Quando qualquer um desses parâmetros é definido incorretamente, o estoque de segurança deixa de cumprir seu objetivo.

Estoques insuficientes aumentam o risco de ruptura e perda de vendas. Estoques excessivos imobilizam capital, elevam custos de armazenagem e aumentam o risco de obsolescência.

Por esse motivo, empresas com maior maturidade revisam periodicamente esses parâmetros, utilizando dados históricos para apoiar suas decisões.

O impacto direto na operação

A combinação entre previsão de demanda, leadtimes atualizados e níveis de serviço bem definidos produz benefícios que vão muito além da gestão de estoques.

Na prática, a empresa passa a operar com maior previsibilidade e menor necessidade de decisões emergenciais.

Entre os principais resultados estão:

  • redução de compras emergenciais;
  • menor utilização de fretes urgentes;
  • maior previsibilidade das reposições;
  • melhor utilização do capital de giro;
  • redução das rupturas de estoque;
  • melhor disponibilidade dos itens críticos;
  • maior estabilidade operacional.

Além disso, compras planejadas permitem negociações mais favoráveis com fornecedores, contribuindo para reduzir custos e fortalecer o relacionamento ao longo do tempo.

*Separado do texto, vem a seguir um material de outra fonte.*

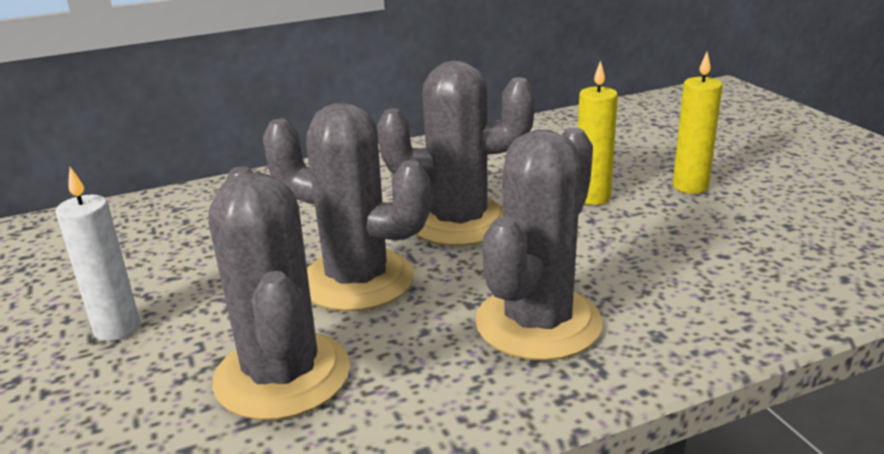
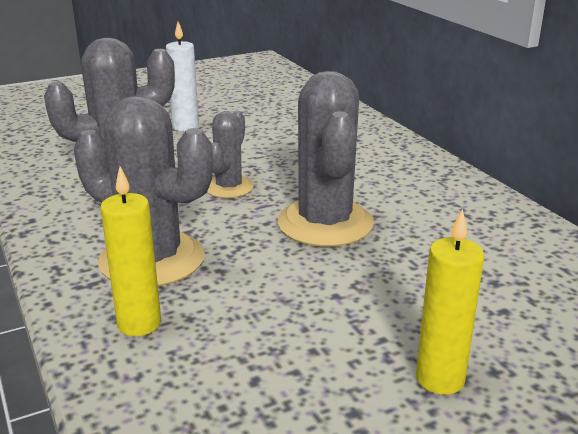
camera: 85 degrees right, 0 degrees up
grey cactus [263,103,431,311] -> grey cactus [207,111,254,198], size x0.56
yellow candle [578,60,618,205] -> yellow candle moved to [100,166,161,336]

Gestão de estoques baseada em dados para tomar decisões.

Quando leadtimes, níveis de serviço e variabilidade da demanda são continuamente monitorados, as políticas de reposição deixam de ser baseadas em percepções ou experiências individuais e passam a refletir o comportamento real da operação. Essa mudança reduz incertezas e torna o planejamento mais consistente, permitindo equilibrar disponibilidade de produtos, nível de serviço e utilização do capital investido.

Conclusão

A melhoria da gestão de estoques não depende apenas de uma boa previsão de demanda.

Ela exige que parâmetros fundamentais, como leadtimes e níveis de serviço, sejam revisados periodicamente para refletir a realidade da operação.

Empresas que mantêm essas informações atualizadas conseguem reduzir rupturas, evitar estoques excessivos, melhorar a previsibilidade das compras e utilizar seus recursos de forma mais eficiente.

Se sua empresa enfrenta dificuldades para definir políticas de reposição consistentes ou convive simultaneamente com excesso de estoque e falta de produtos, pode haver oportunidades relevantes de melhoria nos parâmetros que sustentam o planejamento.